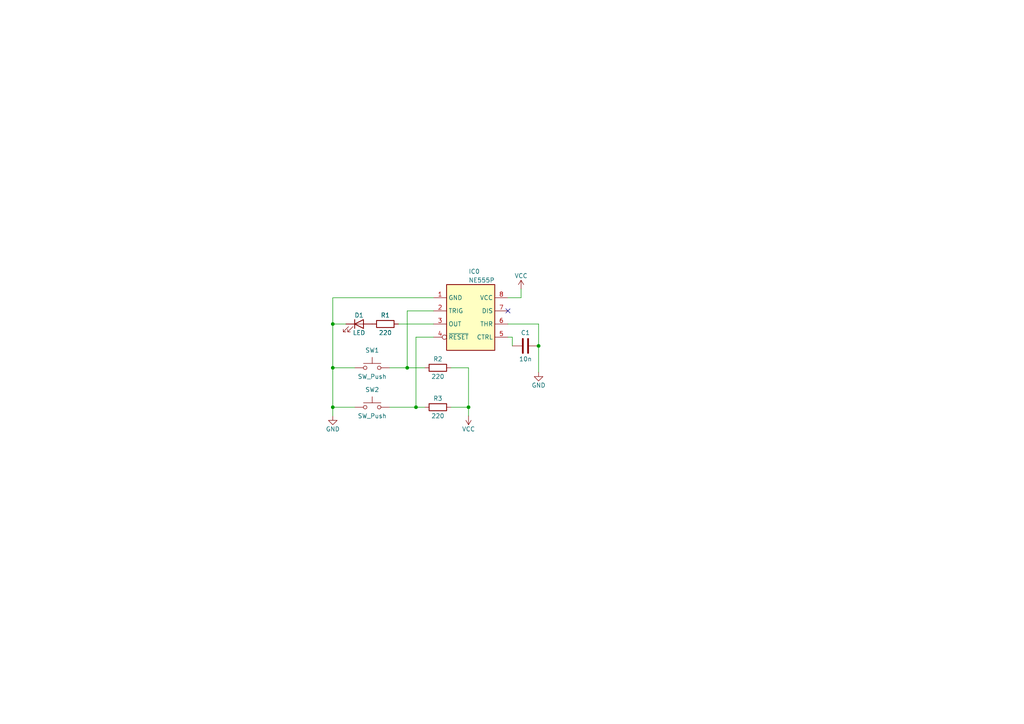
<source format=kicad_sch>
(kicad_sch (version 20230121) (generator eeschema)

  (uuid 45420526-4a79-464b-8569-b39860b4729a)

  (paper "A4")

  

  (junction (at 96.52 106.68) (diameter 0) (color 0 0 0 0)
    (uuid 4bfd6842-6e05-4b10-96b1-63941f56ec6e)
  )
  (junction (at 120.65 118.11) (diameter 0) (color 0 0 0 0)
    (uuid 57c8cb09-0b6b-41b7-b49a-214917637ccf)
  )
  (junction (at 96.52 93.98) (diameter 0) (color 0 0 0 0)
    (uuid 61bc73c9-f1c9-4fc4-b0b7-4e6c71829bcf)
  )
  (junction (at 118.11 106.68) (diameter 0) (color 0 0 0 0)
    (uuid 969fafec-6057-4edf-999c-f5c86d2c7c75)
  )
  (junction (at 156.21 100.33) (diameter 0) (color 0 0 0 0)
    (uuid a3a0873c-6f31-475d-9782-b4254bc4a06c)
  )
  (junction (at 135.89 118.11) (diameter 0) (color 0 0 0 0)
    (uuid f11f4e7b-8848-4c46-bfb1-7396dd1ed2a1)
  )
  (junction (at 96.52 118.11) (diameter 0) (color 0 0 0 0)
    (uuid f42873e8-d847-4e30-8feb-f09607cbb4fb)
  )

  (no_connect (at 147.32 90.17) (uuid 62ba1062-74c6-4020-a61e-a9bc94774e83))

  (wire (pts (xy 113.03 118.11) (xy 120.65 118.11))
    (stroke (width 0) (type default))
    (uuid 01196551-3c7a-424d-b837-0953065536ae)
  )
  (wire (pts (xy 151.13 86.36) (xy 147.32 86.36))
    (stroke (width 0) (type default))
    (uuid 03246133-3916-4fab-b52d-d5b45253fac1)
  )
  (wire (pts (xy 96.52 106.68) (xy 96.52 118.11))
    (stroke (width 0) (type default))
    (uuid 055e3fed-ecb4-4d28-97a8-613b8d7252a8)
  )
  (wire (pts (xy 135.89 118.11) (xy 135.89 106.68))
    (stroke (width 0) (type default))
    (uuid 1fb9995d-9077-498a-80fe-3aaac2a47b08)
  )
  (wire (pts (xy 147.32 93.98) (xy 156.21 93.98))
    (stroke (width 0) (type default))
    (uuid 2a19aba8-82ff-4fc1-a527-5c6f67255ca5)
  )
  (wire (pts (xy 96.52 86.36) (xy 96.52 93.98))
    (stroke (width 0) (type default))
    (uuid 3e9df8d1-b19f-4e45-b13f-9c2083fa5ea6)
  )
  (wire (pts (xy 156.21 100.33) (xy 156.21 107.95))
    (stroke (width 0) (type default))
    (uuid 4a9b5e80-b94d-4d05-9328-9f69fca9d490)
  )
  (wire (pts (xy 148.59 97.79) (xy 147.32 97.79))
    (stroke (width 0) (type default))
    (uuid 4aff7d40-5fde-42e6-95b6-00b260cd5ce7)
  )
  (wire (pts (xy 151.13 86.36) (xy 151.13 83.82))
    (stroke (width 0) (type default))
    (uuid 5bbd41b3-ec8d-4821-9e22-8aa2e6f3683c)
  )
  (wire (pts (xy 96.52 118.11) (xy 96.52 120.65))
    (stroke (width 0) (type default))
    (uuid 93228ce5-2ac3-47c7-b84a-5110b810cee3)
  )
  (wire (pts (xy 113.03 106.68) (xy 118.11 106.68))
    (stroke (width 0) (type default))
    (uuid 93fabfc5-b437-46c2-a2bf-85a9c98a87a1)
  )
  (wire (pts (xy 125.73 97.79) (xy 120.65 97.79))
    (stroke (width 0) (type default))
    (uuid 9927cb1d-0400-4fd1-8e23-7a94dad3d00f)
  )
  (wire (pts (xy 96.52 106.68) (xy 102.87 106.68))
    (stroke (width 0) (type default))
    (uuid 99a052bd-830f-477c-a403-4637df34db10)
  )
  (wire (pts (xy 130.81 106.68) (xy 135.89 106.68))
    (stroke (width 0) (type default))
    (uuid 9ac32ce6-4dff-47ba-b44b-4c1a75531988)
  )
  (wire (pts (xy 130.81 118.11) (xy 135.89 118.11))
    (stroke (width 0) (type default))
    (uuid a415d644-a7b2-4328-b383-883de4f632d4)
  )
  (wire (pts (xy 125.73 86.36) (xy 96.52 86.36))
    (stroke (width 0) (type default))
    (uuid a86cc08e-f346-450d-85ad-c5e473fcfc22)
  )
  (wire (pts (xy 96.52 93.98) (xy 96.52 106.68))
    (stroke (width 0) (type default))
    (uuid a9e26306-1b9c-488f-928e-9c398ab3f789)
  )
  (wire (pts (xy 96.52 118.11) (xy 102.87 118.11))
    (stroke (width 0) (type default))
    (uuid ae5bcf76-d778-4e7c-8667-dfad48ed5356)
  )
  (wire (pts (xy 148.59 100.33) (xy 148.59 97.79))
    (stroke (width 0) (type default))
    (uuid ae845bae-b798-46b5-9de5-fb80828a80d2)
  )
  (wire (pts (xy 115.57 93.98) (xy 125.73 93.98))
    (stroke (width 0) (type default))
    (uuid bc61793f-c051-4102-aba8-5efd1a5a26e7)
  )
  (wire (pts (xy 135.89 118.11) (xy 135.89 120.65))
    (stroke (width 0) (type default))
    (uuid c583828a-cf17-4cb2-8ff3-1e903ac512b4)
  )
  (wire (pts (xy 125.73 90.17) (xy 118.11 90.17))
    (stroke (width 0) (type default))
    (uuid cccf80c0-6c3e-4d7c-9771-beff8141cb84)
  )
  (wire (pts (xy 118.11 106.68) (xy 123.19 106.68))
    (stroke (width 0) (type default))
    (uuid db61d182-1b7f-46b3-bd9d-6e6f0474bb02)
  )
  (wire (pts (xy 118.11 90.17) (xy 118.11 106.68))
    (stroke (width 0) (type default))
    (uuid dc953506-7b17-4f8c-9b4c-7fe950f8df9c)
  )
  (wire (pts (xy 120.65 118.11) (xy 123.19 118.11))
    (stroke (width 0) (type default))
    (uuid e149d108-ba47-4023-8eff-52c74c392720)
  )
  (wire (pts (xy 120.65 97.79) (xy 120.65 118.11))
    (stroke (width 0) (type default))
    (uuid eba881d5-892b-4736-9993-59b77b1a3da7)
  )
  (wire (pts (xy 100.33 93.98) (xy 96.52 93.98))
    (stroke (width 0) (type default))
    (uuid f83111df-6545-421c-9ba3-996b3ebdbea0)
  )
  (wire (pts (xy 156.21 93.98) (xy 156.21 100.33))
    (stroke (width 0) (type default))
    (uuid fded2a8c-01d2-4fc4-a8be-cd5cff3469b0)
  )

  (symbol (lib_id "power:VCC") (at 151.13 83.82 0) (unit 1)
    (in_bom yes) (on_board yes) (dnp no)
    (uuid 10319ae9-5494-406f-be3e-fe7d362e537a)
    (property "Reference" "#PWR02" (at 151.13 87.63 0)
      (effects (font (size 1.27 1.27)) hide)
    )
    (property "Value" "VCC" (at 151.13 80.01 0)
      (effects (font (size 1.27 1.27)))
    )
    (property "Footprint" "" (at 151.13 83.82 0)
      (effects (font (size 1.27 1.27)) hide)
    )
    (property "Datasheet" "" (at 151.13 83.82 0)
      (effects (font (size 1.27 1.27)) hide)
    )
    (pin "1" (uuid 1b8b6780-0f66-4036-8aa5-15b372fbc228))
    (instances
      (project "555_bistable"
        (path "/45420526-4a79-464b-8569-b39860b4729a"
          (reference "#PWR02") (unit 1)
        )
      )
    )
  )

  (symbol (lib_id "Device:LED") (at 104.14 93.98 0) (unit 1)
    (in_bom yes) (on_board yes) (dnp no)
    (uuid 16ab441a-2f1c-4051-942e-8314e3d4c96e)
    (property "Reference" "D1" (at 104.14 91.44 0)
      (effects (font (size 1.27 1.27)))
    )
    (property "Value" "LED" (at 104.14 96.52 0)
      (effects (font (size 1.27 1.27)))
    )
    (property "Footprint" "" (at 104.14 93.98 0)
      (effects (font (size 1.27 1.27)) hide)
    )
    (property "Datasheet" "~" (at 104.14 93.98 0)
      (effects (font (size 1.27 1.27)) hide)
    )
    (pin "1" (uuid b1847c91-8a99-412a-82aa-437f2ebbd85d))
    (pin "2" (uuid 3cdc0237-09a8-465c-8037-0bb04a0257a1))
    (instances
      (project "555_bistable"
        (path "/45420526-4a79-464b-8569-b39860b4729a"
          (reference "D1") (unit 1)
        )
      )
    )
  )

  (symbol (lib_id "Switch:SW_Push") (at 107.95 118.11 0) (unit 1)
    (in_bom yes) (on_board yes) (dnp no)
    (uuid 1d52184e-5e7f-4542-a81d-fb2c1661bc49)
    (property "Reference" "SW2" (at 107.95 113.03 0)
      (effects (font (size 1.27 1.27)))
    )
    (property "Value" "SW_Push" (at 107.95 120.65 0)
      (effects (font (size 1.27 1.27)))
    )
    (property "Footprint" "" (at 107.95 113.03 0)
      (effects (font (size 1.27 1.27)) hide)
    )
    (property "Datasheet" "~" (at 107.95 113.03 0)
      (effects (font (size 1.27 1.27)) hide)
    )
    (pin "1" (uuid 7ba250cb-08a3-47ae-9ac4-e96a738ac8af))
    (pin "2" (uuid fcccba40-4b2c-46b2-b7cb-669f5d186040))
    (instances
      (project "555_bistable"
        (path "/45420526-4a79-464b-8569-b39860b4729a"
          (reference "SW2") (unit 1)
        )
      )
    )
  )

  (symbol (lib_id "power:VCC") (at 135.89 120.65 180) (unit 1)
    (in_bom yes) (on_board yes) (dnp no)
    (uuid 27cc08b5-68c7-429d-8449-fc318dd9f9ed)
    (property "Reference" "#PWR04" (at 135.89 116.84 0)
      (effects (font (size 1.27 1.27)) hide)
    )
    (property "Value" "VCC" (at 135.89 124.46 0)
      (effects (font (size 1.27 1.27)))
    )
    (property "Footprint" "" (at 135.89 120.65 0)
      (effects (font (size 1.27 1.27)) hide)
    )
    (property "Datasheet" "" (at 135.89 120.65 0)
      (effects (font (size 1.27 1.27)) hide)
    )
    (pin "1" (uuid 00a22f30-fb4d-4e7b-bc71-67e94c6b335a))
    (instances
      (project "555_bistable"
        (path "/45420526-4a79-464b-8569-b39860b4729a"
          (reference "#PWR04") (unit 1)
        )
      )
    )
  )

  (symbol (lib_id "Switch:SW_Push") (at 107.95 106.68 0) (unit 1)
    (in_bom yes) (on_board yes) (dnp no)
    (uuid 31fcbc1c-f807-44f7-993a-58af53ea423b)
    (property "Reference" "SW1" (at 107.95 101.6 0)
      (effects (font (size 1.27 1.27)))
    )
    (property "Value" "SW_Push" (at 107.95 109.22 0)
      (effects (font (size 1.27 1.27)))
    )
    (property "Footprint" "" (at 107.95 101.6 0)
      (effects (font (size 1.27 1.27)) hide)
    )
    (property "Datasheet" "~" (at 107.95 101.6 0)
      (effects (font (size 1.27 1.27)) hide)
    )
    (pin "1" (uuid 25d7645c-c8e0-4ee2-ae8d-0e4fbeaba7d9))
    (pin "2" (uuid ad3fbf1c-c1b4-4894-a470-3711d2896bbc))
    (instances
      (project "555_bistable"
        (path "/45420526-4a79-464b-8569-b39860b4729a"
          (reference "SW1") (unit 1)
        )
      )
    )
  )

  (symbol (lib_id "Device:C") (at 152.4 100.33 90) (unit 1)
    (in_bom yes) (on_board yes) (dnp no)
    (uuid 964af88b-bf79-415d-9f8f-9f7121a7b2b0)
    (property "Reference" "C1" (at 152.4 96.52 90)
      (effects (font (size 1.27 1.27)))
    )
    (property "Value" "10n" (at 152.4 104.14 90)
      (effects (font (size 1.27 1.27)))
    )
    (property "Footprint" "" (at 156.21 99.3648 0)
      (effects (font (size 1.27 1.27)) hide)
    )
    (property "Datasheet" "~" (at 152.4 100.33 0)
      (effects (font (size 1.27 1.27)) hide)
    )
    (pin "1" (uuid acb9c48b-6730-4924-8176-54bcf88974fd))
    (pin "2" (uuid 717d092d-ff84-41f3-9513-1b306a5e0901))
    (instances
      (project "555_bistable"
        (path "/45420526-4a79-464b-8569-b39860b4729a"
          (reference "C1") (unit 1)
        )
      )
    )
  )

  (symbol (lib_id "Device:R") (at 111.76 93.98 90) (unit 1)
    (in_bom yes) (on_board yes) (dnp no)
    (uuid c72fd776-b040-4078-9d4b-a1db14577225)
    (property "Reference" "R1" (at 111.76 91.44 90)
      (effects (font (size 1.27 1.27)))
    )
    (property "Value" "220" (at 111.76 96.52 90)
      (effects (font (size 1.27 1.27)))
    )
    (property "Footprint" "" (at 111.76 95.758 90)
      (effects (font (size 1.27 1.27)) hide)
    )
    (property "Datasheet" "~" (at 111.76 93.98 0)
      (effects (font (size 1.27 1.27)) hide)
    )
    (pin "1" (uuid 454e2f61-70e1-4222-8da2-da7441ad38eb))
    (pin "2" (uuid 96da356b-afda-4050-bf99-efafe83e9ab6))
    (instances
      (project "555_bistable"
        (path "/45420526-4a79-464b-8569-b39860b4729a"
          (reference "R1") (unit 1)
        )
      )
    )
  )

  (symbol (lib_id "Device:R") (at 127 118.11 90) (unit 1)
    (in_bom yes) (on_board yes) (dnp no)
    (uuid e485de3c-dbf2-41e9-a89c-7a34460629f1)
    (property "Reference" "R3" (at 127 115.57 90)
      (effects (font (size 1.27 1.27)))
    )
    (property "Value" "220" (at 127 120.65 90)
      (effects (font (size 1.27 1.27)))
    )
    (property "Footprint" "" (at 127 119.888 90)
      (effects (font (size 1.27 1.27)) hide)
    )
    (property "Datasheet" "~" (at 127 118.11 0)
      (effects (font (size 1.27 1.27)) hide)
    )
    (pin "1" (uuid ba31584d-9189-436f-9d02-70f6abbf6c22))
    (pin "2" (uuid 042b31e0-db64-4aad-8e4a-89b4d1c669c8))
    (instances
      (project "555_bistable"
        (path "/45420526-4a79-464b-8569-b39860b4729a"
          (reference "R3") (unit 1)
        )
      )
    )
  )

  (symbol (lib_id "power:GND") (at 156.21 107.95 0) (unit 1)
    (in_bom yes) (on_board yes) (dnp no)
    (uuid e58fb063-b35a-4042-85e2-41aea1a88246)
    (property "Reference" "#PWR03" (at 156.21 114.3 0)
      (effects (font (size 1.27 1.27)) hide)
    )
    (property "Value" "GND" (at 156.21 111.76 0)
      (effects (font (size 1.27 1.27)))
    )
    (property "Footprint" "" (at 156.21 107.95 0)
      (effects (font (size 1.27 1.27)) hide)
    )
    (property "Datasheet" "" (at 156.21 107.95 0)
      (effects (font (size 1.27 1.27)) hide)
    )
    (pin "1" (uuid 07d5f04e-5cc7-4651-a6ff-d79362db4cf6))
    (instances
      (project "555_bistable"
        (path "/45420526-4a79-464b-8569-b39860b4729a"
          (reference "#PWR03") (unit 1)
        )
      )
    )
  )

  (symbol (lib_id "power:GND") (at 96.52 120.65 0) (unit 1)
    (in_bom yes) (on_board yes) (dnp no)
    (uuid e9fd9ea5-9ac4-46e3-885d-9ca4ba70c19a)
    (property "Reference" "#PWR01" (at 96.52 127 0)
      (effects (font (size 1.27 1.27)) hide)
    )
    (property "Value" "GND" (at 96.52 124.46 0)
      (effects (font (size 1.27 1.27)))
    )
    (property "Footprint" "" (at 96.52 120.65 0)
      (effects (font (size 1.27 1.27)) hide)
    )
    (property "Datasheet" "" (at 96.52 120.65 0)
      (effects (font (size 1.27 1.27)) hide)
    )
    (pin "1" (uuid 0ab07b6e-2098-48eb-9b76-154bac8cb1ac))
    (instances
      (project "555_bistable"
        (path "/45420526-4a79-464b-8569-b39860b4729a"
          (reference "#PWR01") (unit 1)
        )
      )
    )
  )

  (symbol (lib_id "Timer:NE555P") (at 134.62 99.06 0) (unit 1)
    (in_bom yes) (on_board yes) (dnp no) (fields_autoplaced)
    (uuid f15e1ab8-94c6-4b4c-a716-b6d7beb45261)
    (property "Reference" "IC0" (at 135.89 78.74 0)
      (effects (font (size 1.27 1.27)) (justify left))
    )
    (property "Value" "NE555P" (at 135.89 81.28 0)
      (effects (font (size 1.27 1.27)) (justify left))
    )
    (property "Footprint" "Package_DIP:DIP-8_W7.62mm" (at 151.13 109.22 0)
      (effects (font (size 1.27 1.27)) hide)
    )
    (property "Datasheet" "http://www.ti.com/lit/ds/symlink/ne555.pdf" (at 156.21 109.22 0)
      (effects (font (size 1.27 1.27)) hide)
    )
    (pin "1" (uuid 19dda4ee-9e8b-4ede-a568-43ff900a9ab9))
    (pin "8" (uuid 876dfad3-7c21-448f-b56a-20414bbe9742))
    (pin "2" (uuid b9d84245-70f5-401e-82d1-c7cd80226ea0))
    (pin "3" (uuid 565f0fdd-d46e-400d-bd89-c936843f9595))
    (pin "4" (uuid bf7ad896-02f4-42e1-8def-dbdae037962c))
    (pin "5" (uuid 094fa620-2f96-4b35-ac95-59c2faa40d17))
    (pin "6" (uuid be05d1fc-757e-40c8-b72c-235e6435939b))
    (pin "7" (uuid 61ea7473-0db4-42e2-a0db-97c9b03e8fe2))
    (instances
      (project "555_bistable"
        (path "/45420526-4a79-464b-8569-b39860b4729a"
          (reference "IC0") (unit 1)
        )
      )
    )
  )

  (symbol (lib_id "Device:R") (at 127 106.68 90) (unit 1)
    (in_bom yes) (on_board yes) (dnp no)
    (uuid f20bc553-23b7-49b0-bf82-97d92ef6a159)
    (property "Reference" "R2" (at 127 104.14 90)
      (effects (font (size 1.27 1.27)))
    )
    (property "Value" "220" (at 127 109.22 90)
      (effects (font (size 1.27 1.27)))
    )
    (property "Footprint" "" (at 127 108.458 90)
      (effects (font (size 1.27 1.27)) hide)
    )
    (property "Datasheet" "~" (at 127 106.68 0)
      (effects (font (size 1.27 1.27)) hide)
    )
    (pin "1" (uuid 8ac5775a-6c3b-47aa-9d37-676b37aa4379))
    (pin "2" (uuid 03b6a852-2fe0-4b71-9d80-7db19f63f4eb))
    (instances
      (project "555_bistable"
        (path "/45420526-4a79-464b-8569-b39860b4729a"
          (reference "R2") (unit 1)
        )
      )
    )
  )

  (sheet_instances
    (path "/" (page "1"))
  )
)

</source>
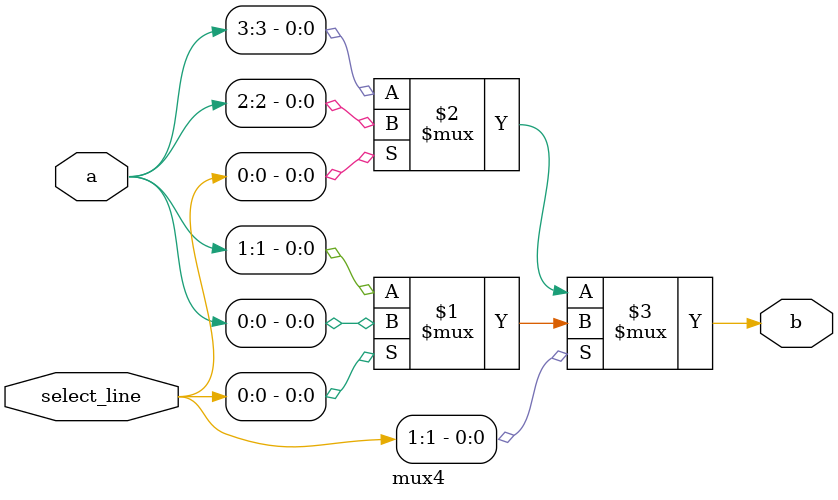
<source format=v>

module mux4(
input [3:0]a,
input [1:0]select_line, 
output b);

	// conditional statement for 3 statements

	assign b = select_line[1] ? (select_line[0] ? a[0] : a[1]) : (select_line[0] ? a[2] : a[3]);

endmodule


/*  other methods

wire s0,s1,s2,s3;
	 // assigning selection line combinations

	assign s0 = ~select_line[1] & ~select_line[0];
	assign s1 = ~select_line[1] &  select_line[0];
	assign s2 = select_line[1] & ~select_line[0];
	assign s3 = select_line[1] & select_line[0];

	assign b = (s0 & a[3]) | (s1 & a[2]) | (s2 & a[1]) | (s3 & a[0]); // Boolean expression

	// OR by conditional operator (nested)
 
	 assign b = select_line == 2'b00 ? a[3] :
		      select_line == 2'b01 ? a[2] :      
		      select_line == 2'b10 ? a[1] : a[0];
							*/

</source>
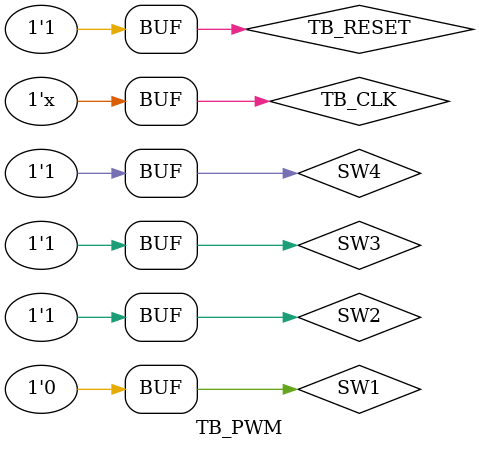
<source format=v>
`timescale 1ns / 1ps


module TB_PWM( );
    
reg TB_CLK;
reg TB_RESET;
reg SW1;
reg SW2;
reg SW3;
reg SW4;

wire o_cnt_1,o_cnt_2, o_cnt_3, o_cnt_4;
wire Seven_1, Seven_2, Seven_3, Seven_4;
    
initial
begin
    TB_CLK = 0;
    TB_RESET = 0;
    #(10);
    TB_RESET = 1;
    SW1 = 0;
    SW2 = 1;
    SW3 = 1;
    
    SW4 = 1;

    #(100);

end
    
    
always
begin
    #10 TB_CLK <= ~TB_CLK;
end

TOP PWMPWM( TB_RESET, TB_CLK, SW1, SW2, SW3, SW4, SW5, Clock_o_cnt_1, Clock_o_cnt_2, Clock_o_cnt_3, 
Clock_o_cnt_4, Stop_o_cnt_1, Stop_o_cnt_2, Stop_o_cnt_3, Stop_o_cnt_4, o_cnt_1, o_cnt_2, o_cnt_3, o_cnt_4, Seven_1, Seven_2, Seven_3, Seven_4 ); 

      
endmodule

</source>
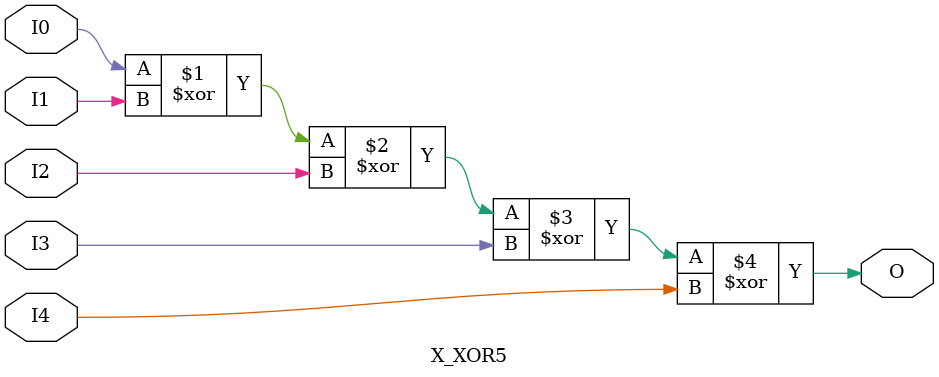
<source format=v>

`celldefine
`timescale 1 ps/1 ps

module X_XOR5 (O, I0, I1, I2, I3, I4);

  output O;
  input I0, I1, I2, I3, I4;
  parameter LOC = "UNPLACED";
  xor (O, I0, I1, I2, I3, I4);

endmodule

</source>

**********

ASSIGNED TASK: Search the entries for the string "conditional". Copy every line that has it.

TASK ANSWER:
	// conditional statement for 3 statements
	// OR by conditional operator (nested)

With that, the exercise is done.